Potential confounders were identified a priori as those measured variables thought to be predictors of type of health-care use and possibly associated with one or more of the selected variables of interest. Because of inherent multidirectional relations (e.g., variables acting as both causes and consequences of certain predictors and/or health-care use) and lack of longitudinal data, two sets of separate multivariable logistic regression models were built to estimate adjusted associations. In addition to the selected variable (e.g., potential predictor), one set of models included only age, sex, and race/ethnicity. The second set included these variables plus education, main source of income, health-related quality of life (HUI), and health insurance status (U.S. only).

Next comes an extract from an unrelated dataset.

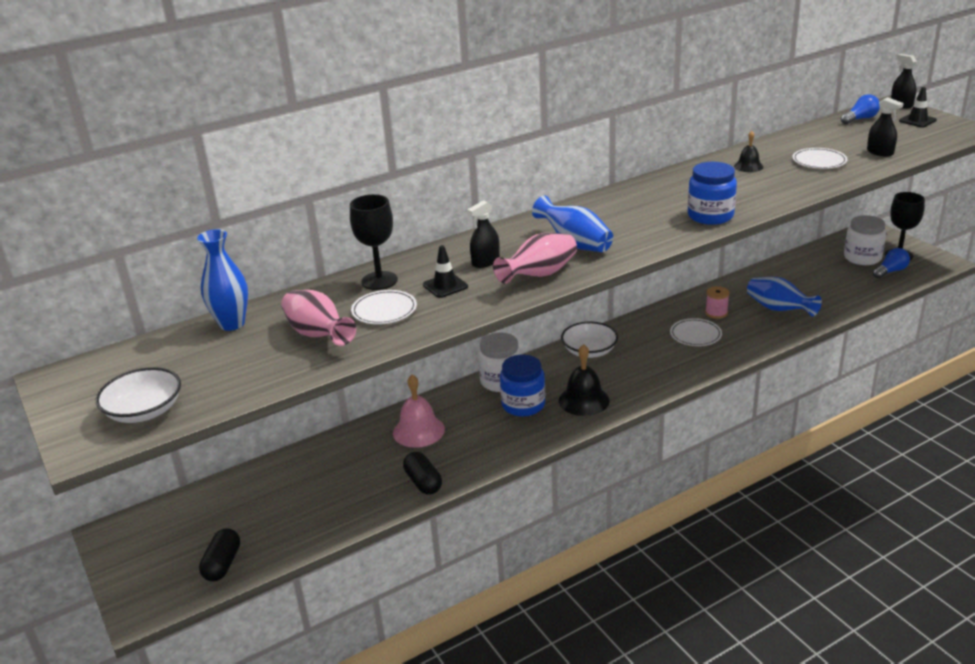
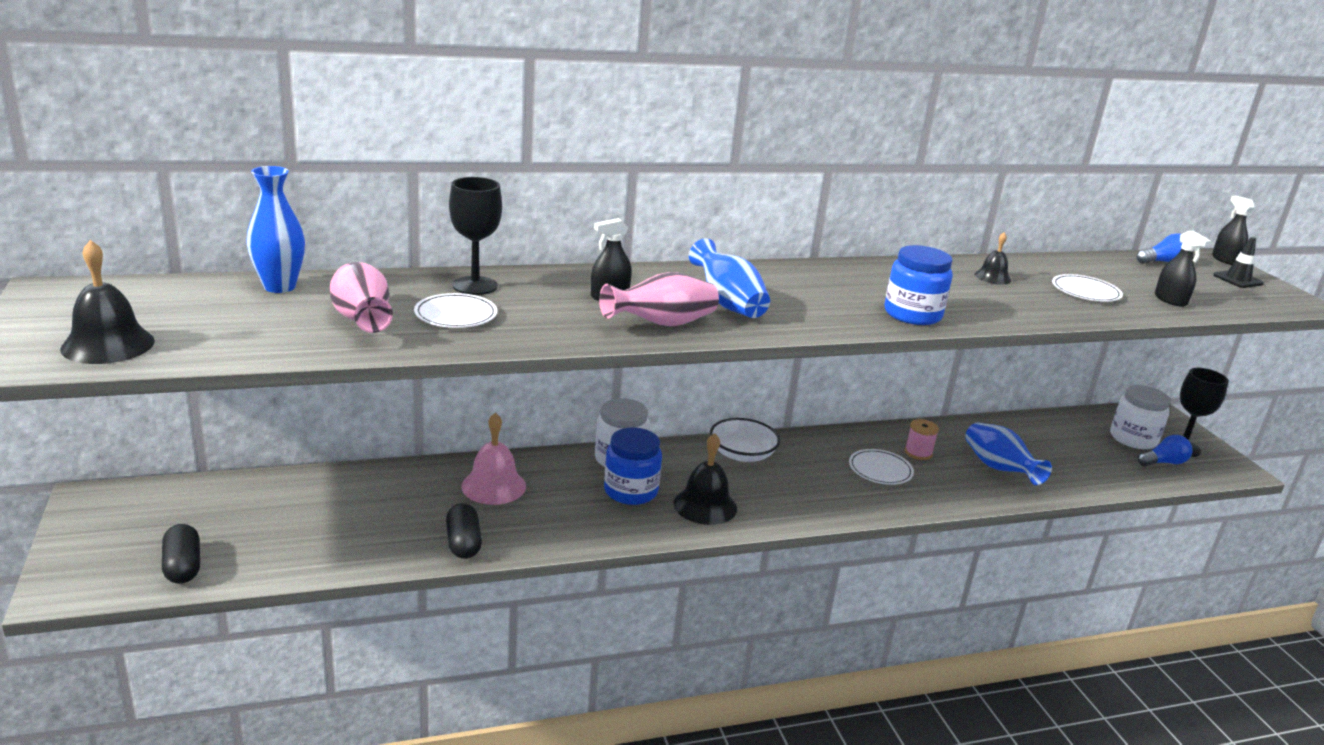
camera: 10 degrees right, 5 degrees down
white bowl [96,367,181,423] -> black bell [60,240,155,364]
black capsule [199,529,240,581] -> black capsule turned 45 degrees counterclockwise [162,524,200,584]
black traffic cone [423,245,468,298] -> none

To assess the sensitivity of estimates to method of health-status measurement and to avoid multicollinearity, alternative models replaced the HUI with self-rated general health, chronic condition index score, and activity limitations due to pain. Because replacing the HUI with each of these variables, alone and in combination, did not materially change the odds ratios, these effect estimates are not presented.
Human subjects
The JCUSH design, questionnaires, and informed consent, interview and all other survey-related protocols were reviewed and approved by the Institutional Review Boards of Statistics Canada and the United States National Center for Health Statistics [19]. Because all direct identifiers, plus any characteristics that could possibly lead to the identity of any individual respondent, are removed from the public-use data files, which can only be used for statistical research and data analysis, and cannot be linked to any other individually identifiable data, the project qualified for exemption from coverage by the Human Subjects regulations.